Cuando me encerré en el coche tenía muchísima información que digerir. Eran las nueve y media, había oscurecido totalmente y hacía demasiado frío para seguir con el blusón negro de gasa que ni siquiera me llegaba a las rodillas. Tardé unos minutos en quitarme los pantis y volver a ponerme los pantalones. Tiré los zapatos de tacón al asiento trasero y recuperé las sandalias, arranqué y puse la marcha atrás. Tracé una semicircunferencia y busqué la salida. Localicé el otro ramal del camino de entrada, fui por él y durante unos instantes pude ver la parte trasera de la mansión. Había cuatro terrazas iluminadas, con sendas piscinas que despedían reflejos negros a causa de la noche y que sin duda reflejarían las montañas durante el día, como una sucesión de fotos que se superponen.
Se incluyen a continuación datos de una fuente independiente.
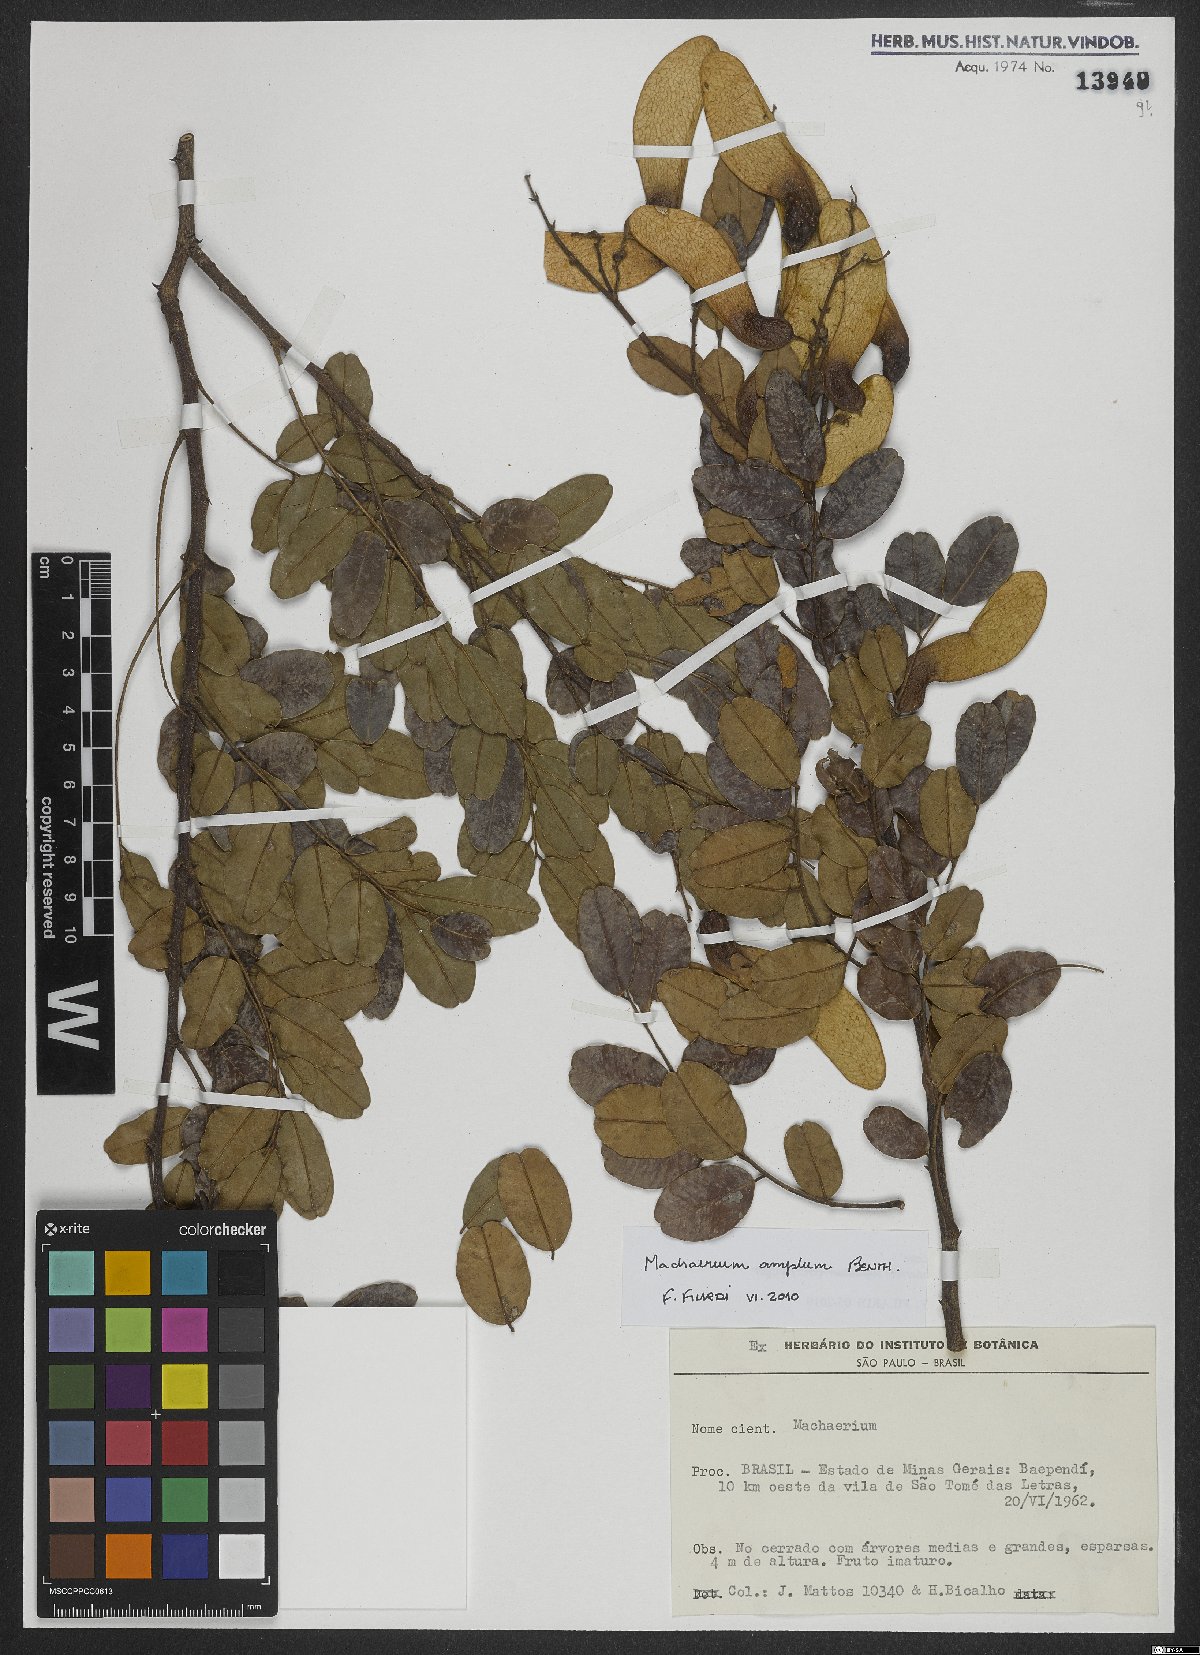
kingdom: Plantae
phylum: Tracheophyta
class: Magnoliopsida
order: Fabales
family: Fabaceae
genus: Machaerium
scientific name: Machaerium amplum
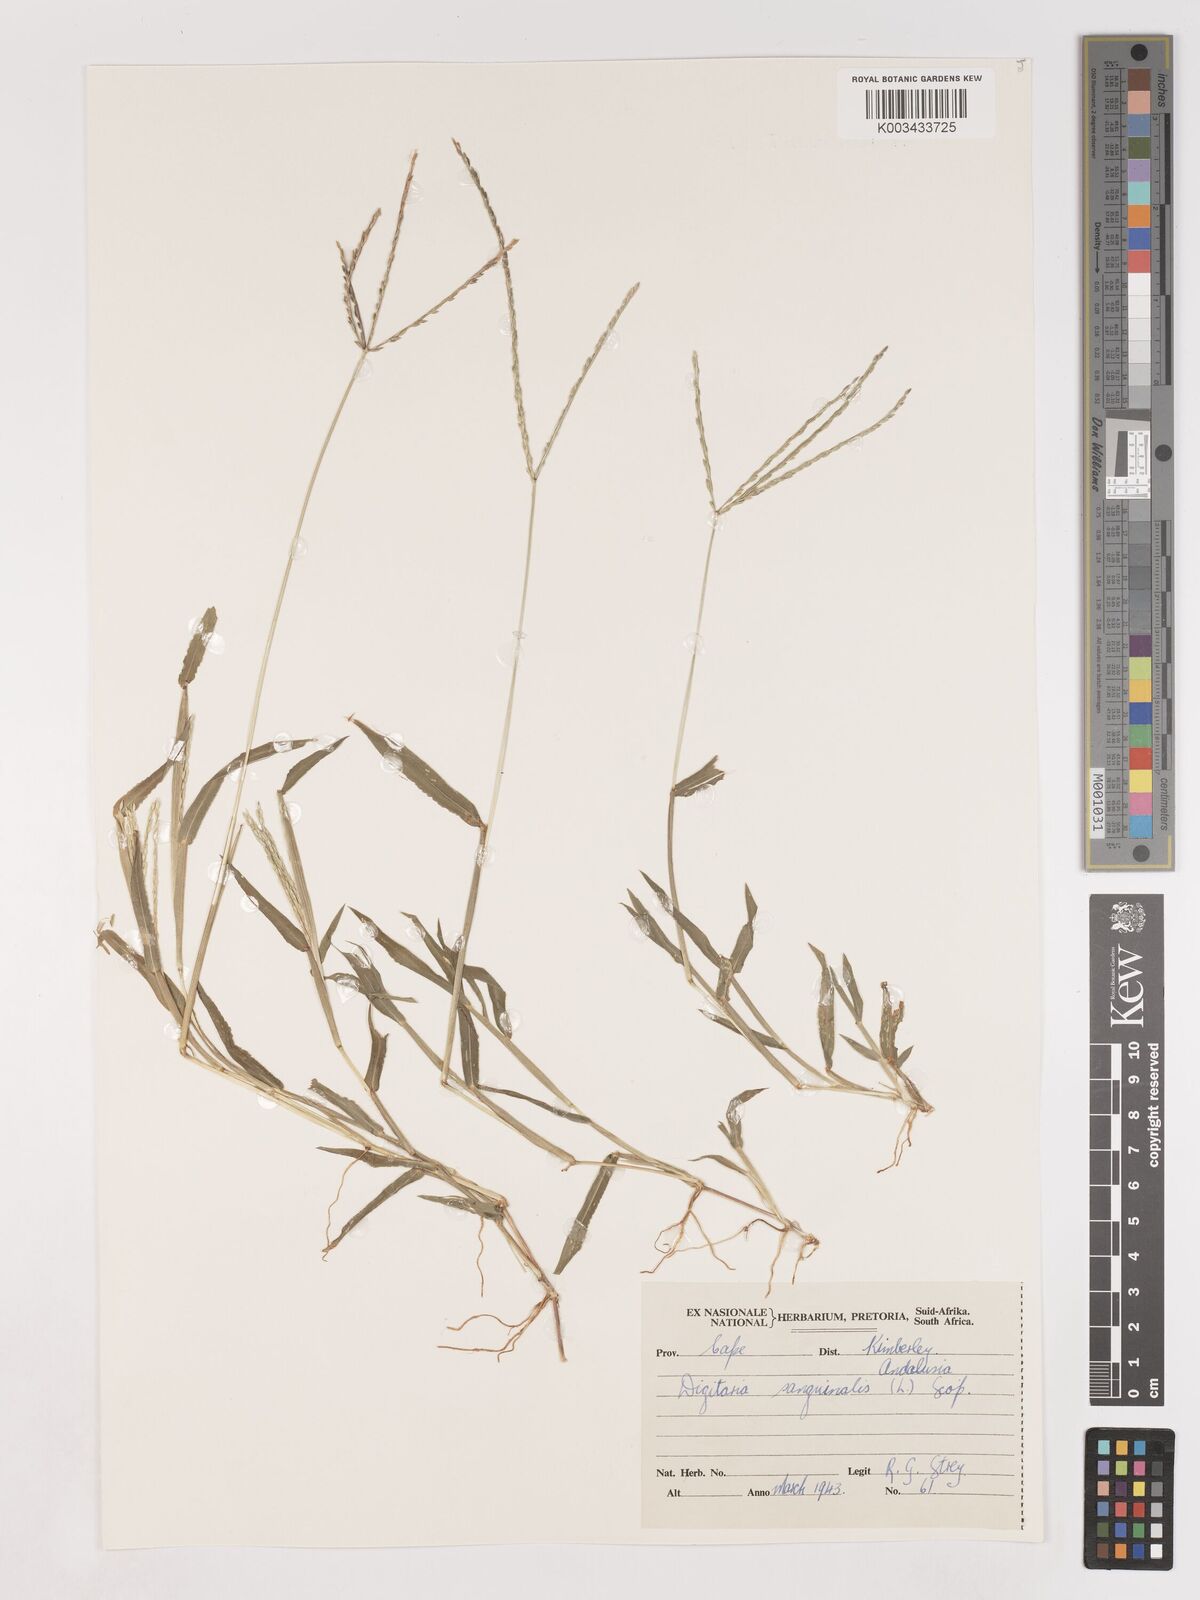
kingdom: Plantae
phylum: Tracheophyta
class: Liliopsida
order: Poales
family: Poaceae
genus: Digitaria
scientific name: Digitaria sanguinalis
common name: Hairy crabgrass
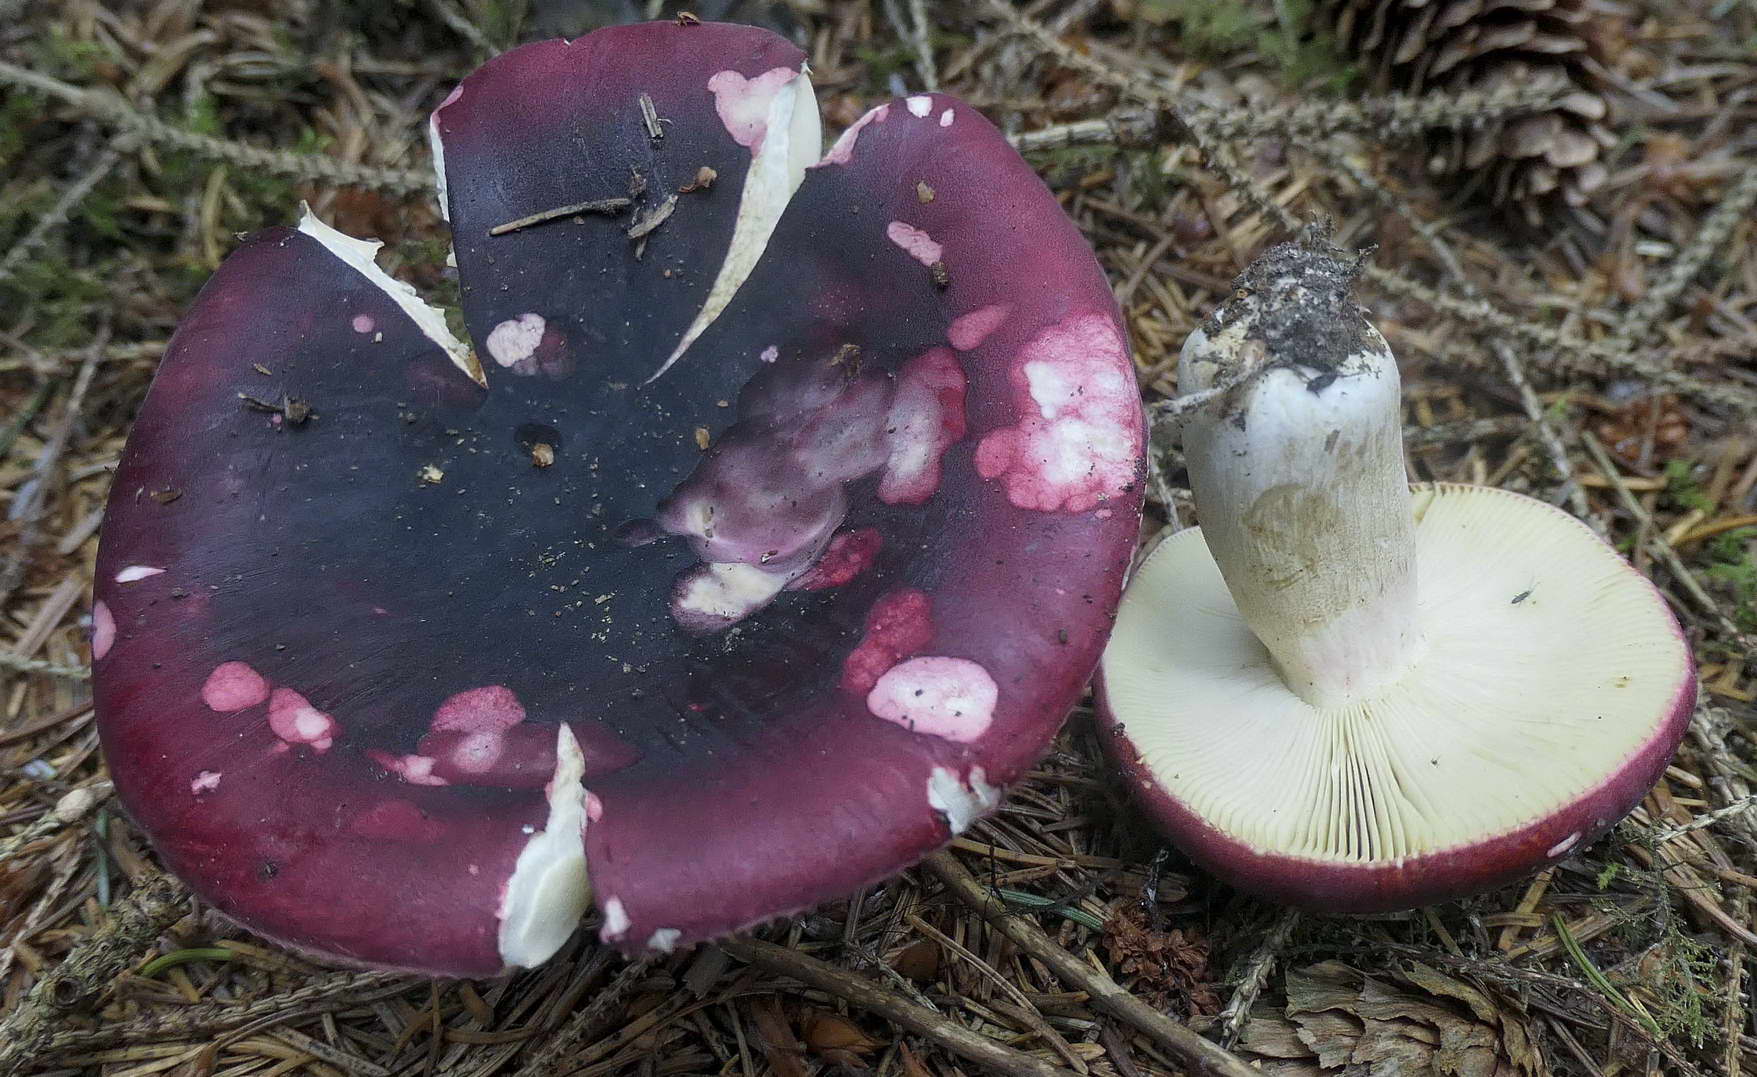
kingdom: Fungi
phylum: Basidiomycota
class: Agaricomycetes
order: Russulales
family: Russulaceae
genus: Russula
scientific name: Russula xerampelina
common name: hummer-skørhat
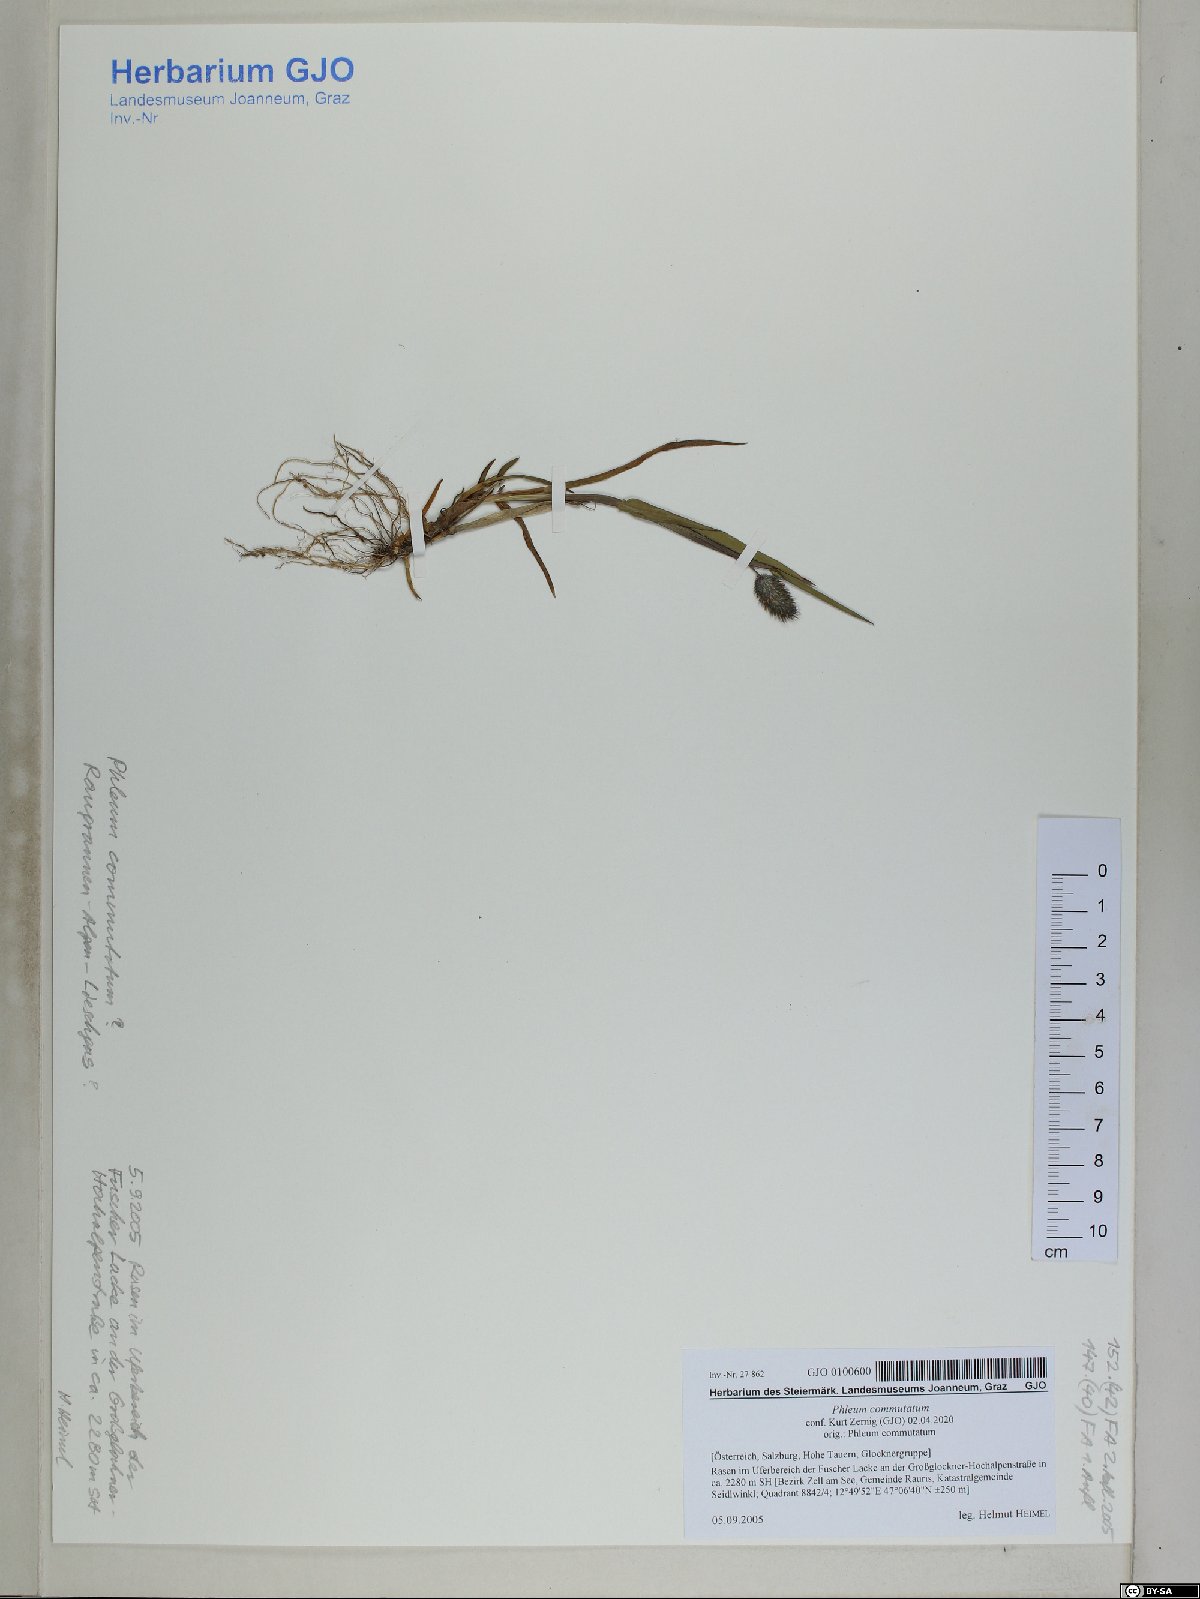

Salí a West Glen y giré a la izquierda, camino de la ciudad. No había ningún indicio de que Derek hubiese vuelto y pensé que si me dirigía al St. Terry podría dar con él antes de que se marchase. Para matar el tiempo me pregunté cómo me sentaría que bautizaran alguna calle con mi nombre. Avenida Kinsey. Calle Kinsey. Sonaba bien. Creo que sabría aceptar el homenaje.